Ki-Young Shin¹, Soonmo Kwon², Kyudong Park^3,*
1 Designovel Lab, Designovel, Pohang, Republic of Korea
2 Department of Convergence IT Engineering, POSTECH, Pohang, Republic of Korea
3 School of Information Convergence, Kwangwoon University, Seoul, Republic of Korea
* Corresponding Author: Kyudong Park. Email: email

Computer Modeling in Engineering & Sciences https://doi.org/10.32604/cmes.2026.083410

Received 03 April 2026; Accepted 11 June 2026; Published online 29 June 2026

Download PDF

Abstract

Multimodal AI systems often suffer from “over-informing”, where excessive raw visual input introduces noise that distracts from task-relevant decisions. Motivated by selective human attention strategies, we propose ARS-MMT (Attention and Reasoning through Source Sentences for Multimodal Machine Translation), an architecture that operationalizes a “look-and-think” pipeline: a source-language encoder first builds contextualized linguistic representations, a relation reasoning network then produces a query-conditioned visual channel, and a multimodal decoder generates the translation conditioned in parallel on the encoded text and on this visual channel.
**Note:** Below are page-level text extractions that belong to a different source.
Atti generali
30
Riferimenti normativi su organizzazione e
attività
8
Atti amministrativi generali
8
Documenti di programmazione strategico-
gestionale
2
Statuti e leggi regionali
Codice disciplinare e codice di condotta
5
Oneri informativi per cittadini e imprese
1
We quantify the contribution of the visual modality through a controlled ablation: zeroing visual features reduces BLEU by 0.81 on test_2016_flickr En-De, while shuffling visual features across the batch changes BLEU by only +0.01, indicating that the channel responds primarily to the presence of visual context rather than to its image-specific content. We additionally add a contemporary 7B-parameter vision–language baseline (LLaVA-1.5) and show that our compact 4.3M-parameter specialized model is competitive in-domain. To address the open question of whether per-region visual attention constitutes a faithful explanation in the multimodal-translation setting, we conduct a deletion/insertion AUC analysis and report a null result consistent with prior findings on text attention. We therefore characterize ARS-MMT as an architecture whose modality-level visual contribution is measurable but whose per-region attention is not by itself a faithful explanation; faithful per-region attribution is identified as a target for complementary explanation methods. We discuss implications for efficient and inspectable multimodal systems in engineering deployment.